# Aggregate Function Migration Guide
## Overview
We are migrating from a hardcoded aggregate system to a plugin-based registry system that makes aggregate functions as extensible as regular SQL functions.
### Two Systems
1. **Old System** (`src/sql/aggregates/`): Hardcoded aggregate functions
2. **New System** (`src/sql/aggregate_functions/`): Registry-based, uses traits for extensibility
## Migration Pattern (Using SUM as Example)
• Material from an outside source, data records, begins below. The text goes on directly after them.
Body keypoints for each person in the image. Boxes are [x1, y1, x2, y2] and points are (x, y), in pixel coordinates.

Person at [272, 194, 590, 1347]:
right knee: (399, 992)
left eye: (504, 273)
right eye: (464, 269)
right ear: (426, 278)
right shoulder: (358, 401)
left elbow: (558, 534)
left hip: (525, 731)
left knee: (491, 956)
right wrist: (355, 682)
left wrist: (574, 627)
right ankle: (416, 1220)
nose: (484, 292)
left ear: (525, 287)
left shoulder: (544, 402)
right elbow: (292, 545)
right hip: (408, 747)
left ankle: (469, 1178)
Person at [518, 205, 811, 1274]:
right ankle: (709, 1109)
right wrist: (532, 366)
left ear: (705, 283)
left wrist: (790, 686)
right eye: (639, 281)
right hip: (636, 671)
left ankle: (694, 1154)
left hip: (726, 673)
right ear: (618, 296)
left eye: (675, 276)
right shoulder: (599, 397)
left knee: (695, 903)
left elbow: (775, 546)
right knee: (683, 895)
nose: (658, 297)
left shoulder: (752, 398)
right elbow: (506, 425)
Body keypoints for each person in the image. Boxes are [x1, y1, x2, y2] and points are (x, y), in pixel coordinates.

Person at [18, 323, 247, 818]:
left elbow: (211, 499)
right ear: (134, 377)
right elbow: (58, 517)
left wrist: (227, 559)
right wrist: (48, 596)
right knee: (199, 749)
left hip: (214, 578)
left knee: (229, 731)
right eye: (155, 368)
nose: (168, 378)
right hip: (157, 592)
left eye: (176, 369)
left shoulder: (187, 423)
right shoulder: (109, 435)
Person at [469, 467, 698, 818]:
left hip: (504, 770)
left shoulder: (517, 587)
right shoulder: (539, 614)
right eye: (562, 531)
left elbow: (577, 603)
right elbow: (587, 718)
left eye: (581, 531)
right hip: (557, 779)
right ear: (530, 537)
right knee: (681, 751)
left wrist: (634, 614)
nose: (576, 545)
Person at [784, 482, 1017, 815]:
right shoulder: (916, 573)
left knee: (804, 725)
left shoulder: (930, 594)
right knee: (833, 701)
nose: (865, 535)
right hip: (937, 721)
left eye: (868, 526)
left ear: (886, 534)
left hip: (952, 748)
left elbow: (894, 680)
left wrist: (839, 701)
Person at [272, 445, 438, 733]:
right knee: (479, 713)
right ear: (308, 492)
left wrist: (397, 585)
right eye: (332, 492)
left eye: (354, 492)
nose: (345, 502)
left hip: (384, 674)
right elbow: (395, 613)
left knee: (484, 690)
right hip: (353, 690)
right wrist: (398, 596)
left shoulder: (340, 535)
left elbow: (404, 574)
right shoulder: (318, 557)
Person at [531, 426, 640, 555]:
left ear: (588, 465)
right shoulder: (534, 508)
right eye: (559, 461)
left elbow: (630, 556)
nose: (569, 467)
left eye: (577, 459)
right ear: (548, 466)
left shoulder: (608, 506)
### Step 1: Ensure Function Exists in New Registry
The new aggregate function should implement the `AggregateFunction` trait and `AggregateState` trait.
```rust
// In src/sql/aggregate_functions/mod.rs
struct SumFunction;
impl AggregateFunction for SumFunction {
fn name(&self) -> &str { "SUM" }
fn description(&self) -> &str { "Calculate the sum of values" }
fn create_state(&self) -> Box<dyn AggregateState> {
Box::new(SumState { /* ... */ })
}
}
// Register in the registry
self.register(Box::new(SumFunction));
```
### Step 2: Update ArithmeticEvaluator
The evaluator needs to check both registries during migration:
1. Add new registry to the struct:
```rust
pub struct ArithmeticEvaluator<'a> {
aggregate_registry: Arc<AggregateRegistry>, new_aggregate_registry: Arc<AggregateFunctionRegistry>, }
```
2. Update the evaluation logic to check new registry first for migrated functions:
```rust
if name_upper == "SUM" && self.new_aggregate_registry.get(&name_upper).is_some() {
let agg_func = self.new_aggregate_registry.get(&name_upper).unwrap();
let mut state = agg_func.create_state();
for &row_idx in &rows_to_process {
let value = self.evaluate(&args[0], row_idx)?;
state.accumulate(&value)?;
}
return Ok(state.finalize());
}
```
3. Handle DISTINCT case similarly in `evaluate_aggregate_with_distinct`
### Step 3: Update Aggregate Detection
The `contains_aggregate` and `is_aggregate` functions need to check both registries:
```rust
// In src/sql/aggregates/mod.rs
pub fn contains_aggregate(expr: &SqlExpression) -> bool {
// Check old registry
let registry = AggregateRegistry::new();
if registry.is_aggregate(name) {
return true;
}
// Check new registry for migrated functions
let new_registry = AggregateFunctionRegistry::new();
if new_registry.contains(name) {
return true;
}
}
```
### Step 4: Remove from Old Registry
Once the function is working through the new registry:
```rust
// In AggregateRegistry::new()
let functions: Vec<Box<dyn AggregateFunction>> = vec![
// Box::new(SumFunction), // MIGRATED to new registry
Box::new(AvgFunction),
// ...
];
```
### Step 5: Test Thoroughly
Test the migrated function with:
- Simple queries: `SELECT SUM(column) FROM table`
- DISTINCT: `SELECT SUM(DISTINCT column) FROM table`
- GROUP BY: `SELECT category, SUM(value) FROM table GROUP BY category`
- HAVING: `SELECT category, SUM(value) FROM table GROUP BY category HAVING SUM(value) > 100`
- Window functions (if applicable)
## Next Functions to Migrate
Good candidates for migration (in order of simplicity):
1. **COUNT** - Similar to SUM, straightforward accumulation
2. **AVG** - Builds on SUM pattern
3. **MIN/MAX** - Simple state tracking
4. **MEDIAN/MODE** - Already collect all values
5. **STRING_AGG** - Has parameters, good test for parameter handling
## Benefits of New System
1. **Extensibility**: New aggregates can be added without modifying core code
2. **Consistency**: Same pattern as regular SQL functions
3. **Testability**: Each aggregate is self-contained
4. **Type Safety**: Trait system ensures correct implementation
5. **Performance**: No change in performance, same accumulation pattern
## Future Enhancements
Once migration is complete:
- Add support for custom aggregate functions from plugins
- Implement parallel aggregation for large datasets
- Add aggregate function composition (e.g., AVG of SUMs)
- Support for approximate aggregates (HyperLogLog, etc.)